RECORDS SHOWN:

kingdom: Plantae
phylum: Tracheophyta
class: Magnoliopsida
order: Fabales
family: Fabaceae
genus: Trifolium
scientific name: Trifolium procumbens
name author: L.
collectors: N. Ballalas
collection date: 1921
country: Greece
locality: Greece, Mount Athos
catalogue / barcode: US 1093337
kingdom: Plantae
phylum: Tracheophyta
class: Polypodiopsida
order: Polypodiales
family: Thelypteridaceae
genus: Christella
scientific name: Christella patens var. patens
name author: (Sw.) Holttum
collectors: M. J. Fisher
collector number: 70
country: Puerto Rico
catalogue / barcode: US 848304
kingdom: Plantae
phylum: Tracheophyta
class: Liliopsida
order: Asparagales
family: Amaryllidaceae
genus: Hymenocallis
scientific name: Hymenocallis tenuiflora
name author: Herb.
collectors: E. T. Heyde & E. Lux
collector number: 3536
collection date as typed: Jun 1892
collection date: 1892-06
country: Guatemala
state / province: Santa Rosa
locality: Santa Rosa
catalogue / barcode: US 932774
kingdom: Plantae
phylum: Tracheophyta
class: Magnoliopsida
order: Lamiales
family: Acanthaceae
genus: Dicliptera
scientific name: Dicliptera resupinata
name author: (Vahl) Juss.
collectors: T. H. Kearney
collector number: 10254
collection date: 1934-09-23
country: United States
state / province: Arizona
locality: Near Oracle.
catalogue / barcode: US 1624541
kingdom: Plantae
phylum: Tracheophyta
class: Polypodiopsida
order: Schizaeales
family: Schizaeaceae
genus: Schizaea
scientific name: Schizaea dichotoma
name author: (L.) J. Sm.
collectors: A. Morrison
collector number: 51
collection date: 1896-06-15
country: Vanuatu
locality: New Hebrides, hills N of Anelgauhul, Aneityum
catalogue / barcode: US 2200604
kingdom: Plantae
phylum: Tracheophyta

REQUIRED WORK: List each line in the listing above that contains the string "number". Matching is case-sensitive.

COMPLETE OUTPUT:
collector number: 70
collector number: 3536
collector number: 10254
collector number: 51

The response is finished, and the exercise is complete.